-- Information given --
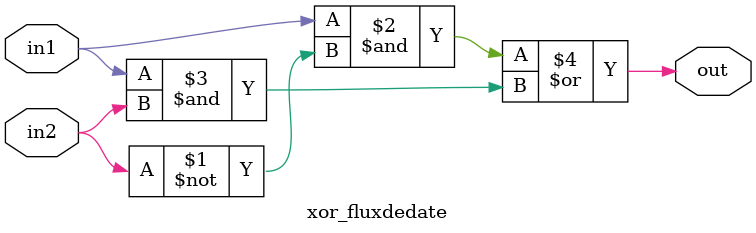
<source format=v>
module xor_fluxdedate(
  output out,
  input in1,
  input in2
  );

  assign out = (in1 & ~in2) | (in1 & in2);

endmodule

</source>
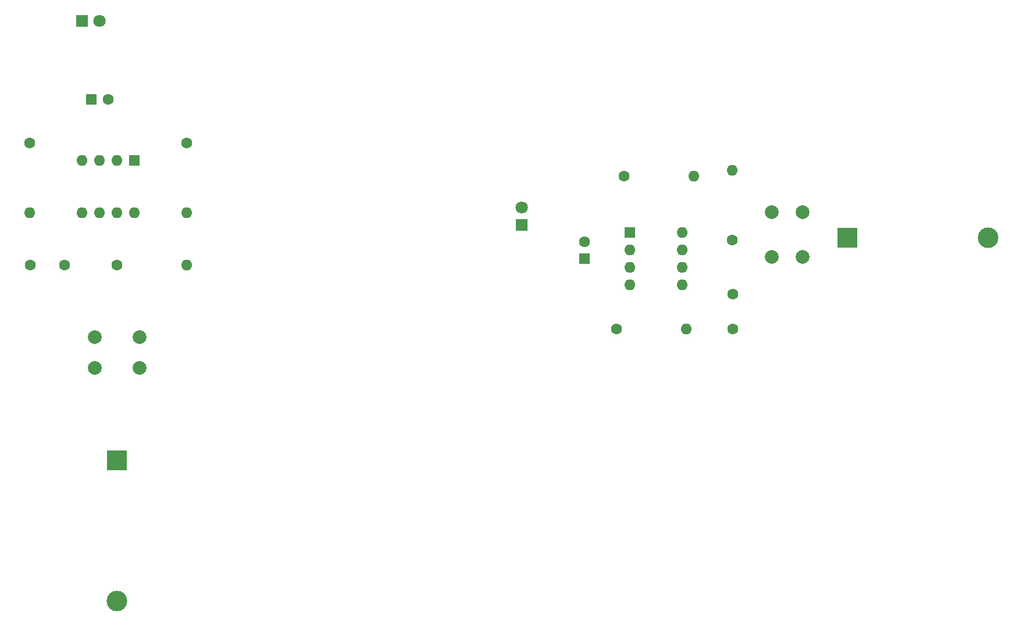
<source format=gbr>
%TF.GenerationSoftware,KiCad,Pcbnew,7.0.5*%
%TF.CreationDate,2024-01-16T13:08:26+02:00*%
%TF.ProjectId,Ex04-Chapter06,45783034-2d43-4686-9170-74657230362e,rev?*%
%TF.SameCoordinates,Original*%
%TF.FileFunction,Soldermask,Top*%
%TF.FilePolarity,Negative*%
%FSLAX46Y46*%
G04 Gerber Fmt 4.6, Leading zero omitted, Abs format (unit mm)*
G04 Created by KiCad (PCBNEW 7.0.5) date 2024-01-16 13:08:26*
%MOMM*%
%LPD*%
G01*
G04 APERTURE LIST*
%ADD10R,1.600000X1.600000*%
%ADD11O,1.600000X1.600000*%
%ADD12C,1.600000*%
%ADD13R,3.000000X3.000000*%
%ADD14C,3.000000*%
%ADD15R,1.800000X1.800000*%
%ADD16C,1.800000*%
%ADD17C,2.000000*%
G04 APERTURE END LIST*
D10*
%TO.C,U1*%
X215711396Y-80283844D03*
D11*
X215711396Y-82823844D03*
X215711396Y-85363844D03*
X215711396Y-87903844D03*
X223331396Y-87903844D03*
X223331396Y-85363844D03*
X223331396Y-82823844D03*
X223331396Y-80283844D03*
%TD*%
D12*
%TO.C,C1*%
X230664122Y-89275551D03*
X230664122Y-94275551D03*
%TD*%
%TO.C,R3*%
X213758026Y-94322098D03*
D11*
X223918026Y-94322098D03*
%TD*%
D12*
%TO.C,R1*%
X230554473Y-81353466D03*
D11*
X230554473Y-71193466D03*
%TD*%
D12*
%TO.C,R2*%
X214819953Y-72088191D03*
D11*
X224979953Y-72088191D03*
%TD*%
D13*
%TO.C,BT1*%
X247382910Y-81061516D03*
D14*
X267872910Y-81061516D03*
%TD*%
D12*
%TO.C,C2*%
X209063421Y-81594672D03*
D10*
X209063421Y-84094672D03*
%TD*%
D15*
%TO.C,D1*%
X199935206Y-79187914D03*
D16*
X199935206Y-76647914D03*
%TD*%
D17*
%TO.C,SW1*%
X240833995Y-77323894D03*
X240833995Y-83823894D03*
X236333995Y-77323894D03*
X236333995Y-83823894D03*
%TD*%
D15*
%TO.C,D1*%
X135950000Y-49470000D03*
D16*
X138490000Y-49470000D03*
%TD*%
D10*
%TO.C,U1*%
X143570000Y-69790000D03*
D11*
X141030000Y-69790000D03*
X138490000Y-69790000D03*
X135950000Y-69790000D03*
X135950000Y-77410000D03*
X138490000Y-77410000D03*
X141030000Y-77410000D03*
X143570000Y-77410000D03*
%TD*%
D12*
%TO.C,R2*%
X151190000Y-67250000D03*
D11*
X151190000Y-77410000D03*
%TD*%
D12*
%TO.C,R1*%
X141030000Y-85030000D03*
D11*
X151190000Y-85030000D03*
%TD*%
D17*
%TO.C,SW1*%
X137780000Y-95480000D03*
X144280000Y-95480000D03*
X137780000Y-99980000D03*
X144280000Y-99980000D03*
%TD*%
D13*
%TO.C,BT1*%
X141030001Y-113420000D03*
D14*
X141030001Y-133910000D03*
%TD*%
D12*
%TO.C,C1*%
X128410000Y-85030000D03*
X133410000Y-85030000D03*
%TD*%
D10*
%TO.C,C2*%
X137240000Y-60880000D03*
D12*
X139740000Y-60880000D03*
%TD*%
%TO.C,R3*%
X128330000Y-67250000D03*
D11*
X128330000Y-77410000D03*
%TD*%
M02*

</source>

-- Description of the task --
Going from the line that has "X139740000Y-60880000D03*" through the last line of the entries, retype each line exactly as given and add nothing.

-- Result of the exercise --
X139740000Y-60880000D03*
%TD*%
%TO.C,R3*%
X128330000Y-67250000D03*
D11*
X128330000Y-77410000D03*
%TD*%
M02*

</source>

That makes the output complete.